Vegetable farmers are uprooting their crops as there are no takers for their produce, according to Ramandeep Singh Mann, an agriculture activist. “Such scenes are visible across India,” Mann said on Twitter. “The supply did not falter, but the demand and the supply chain gave in.”

Enough food in granaries

Despite the problems, India is unlikely to face any food shortage in the near future. The country’s food grain output is projected to be about 292 million tonnes in 2019-20. The total stock of wheat and rice with the government-owned Food Corporation of India (FCI) stood at 88 million tonnes in March, official data show.

The buffer norms for food grain stocks, which include operational stock plus strategic reserves, is set at 21.04 million tonnes. Similarly, for lentils, the main source of protein among the poor, India had a stock of 2.25 million tonnes in mid-March.
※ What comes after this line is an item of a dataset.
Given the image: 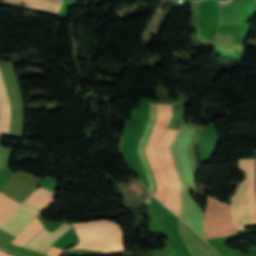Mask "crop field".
Segmentation results:
<instances>
[{"label": "crop field", "instance_id": "obj_11", "mask_svg": "<svg viewBox=\"0 0 256 256\" xmlns=\"http://www.w3.org/2000/svg\"><path fill=\"white\" fill-rule=\"evenodd\" d=\"M3 2L6 3H20V4H24L27 7H31L34 9H37L39 11H42L44 13H49V14H55L57 15L60 9V5L62 4V0H46L49 2H53L56 4H60V5H56L53 3H49L43 0H1Z\"/></svg>", "mask_w": 256, "mask_h": 256}, {"label": "crop field", "instance_id": "obj_5", "mask_svg": "<svg viewBox=\"0 0 256 256\" xmlns=\"http://www.w3.org/2000/svg\"><path fill=\"white\" fill-rule=\"evenodd\" d=\"M44 212L23 204L0 226V229L16 237L38 214Z\"/></svg>", "mask_w": 256, "mask_h": 256}, {"label": "crop field", "instance_id": "obj_4", "mask_svg": "<svg viewBox=\"0 0 256 256\" xmlns=\"http://www.w3.org/2000/svg\"><path fill=\"white\" fill-rule=\"evenodd\" d=\"M204 226L207 237L238 233L230 217V207L210 197H208Z\"/></svg>", "mask_w": 256, "mask_h": 256}, {"label": "crop field", "instance_id": "obj_2", "mask_svg": "<svg viewBox=\"0 0 256 256\" xmlns=\"http://www.w3.org/2000/svg\"><path fill=\"white\" fill-rule=\"evenodd\" d=\"M80 237L74 248L102 250L103 253L122 251L123 235L117 224L95 221L73 224Z\"/></svg>", "mask_w": 256, "mask_h": 256}, {"label": "crop field", "instance_id": "obj_14", "mask_svg": "<svg viewBox=\"0 0 256 256\" xmlns=\"http://www.w3.org/2000/svg\"><path fill=\"white\" fill-rule=\"evenodd\" d=\"M0 256H11V255L5 254V253H3V252L0 250Z\"/></svg>", "mask_w": 256, "mask_h": 256}, {"label": "crop field", "instance_id": "obj_3", "mask_svg": "<svg viewBox=\"0 0 256 256\" xmlns=\"http://www.w3.org/2000/svg\"><path fill=\"white\" fill-rule=\"evenodd\" d=\"M241 172L246 173V198L248 217L251 225H256L255 205V159H239ZM245 198V179L240 183L234 196H231V216L237 230H243V226L250 225L247 217Z\"/></svg>", "mask_w": 256, "mask_h": 256}, {"label": "crop field", "instance_id": "obj_13", "mask_svg": "<svg viewBox=\"0 0 256 256\" xmlns=\"http://www.w3.org/2000/svg\"><path fill=\"white\" fill-rule=\"evenodd\" d=\"M63 253V250L57 249L55 247H51L49 251L46 253L48 256H61Z\"/></svg>", "mask_w": 256, "mask_h": 256}, {"label": "crop field", "instance_id": "obj_9", "mask_svg": "<svg viewBox=\"0 0 256 256\" xmlns=\"http://www.w3.org/2000/svg\"><path fill=\"white\" fill-rule=\"evenodd\" d=\"M58 195L44 189L39 188L36 190L28 199H26L24 202L48 213L56 204L53 200Z\"/></svg>", "mask_w": 256, "mask_h": 256}, {"label": "crop field", "instance_id": "obj_7", "mask_svg": "<svg viewBox=\"0 0 256 256\" xmlns=\"http://www.w3.org/2000/svg\"><path fill=\"white\" fill-rule=\"evenodd\" d=\"M71 227L72 226L70 225L62 224L53 233H49L43 229L30 240H28L24 247L45 253L48 247Z\"/></svg>", "mask_w": 256, "mask_h": 256}, {"label": "crop field", "instance_id": "obj_6", "mask_svg": "<svg viewBox=\"0 0 256 256\" xmlns=\"http://www.w3.org/2000/svg\"><path fill=\"white\" fill-rule=\"evenodd\" d=\"M156 119H157V105L151 103L150 104V109H149L147 124H146L143 136L141 138V141H140V144H139V147H138V150H139L142 162H143V166H144L147 178H148L150 191L152 192L153 195L157 190V185H156L155 177L152 173L150 164H149V162L146 158L144 147H145L146 142H147V140H148V138H149V136L152 132L153 125H154Z\"/></svg>", "mask_w": 256, "mask_h": 256}, {"label": "crop field", "instance_id": "obj_15", "mask_svg": "<svg viewBox=\"0 0 256 256\" xmlns=\"http://www.w3.org/2000/svg\"><path fill=\"white\" fill-rule=\"evenodd\" d=\"M173 4L177 5L178 4V0H170Z\"/></svg>", "mask_w": 256, "mask_h": 256}, {"label": "crop field", "instance_id": "obj_10", "mask_svg": "<svg viewBox=\"0 0 256 256\" xmlns=\"http://www.w3.org/2000/svg\"><path fill=\"white\" fill-rule=\"evenodd\" d=\"M11 124L10 103L0 72V134L9 132Z\"/></svg>", "mask_w": 256, "mask_h": 256}, {"label": "crop field", "instance_id": "obj_1", "mask_svg": "<svg viewBox=\"0 0 256 256\" xmlns=\"http://www.w3.org/2000/svg\"><path fill=\"white\" fill-rule=\"evenodd\" d=\"M192 131V129L181 126L170 147V152L177 168L182 187L187 193L194 188V180L185 155L186 143ZM182 187L181 212L179 218L205 239L201 225L202 211L196 206Z\"/></svg>", "mask_w": 256, "mask_h": 256}, {"label": "crop field", "instance_id": "obj_12", "mask_svg": "<svg viewBox=\"0 0 256 256\" xmlns=\"http://www.w3.org/2000/svg\"><path fill=\"white\" fill-rule=\"evenodd\" d=\"M43 225L36 218L12 241V243L23 246L24 243L43 229Z\"/></svg>", "mask_w": 256, "mask_h": 256}, {"label": "crop field", "instance_id": "obj_8", "mask_svg": "<svg viewBox=\"0 0 256 256\" xmlns=\"http://www.w3.org/2000/svg\"><path fill=\"white\" fill-rule=\"evenodd\" d=\"M14 172L11 169L0 170V190L7 184ZM20 205V203L10 199L0 193V224Z\"/></svg>", "mask_w": 256, "mask_h": 256}]
</instances>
The country has enough stock of food grains to supply its citizens for more than a year. The reserves are not as comfortable in Pakistan or Bangladesh.

However, in all south Asian countries, damaged harvest and inability to sell produce at reasonable rates are likely to squeeze income in rural households. Since more than 80 per cent of farmers in India are smallholders, they are unable to withstand such earning shocks. In times of a pandemic, any unanticipated medical expanses could see them slide back into poverty and destitution.

The Covid-19 pandemic could see as many as 195 million job losses in the world, The International Labour Organization (ILO) said in a report this week. “In India, with a share of almost 90 per cent of people working in the informal economy, about 400 million workers in the informal economy are at risk of falling deeper into poverty during the crisis,” the ILO report said.

This story was published with permission from The Third Pole.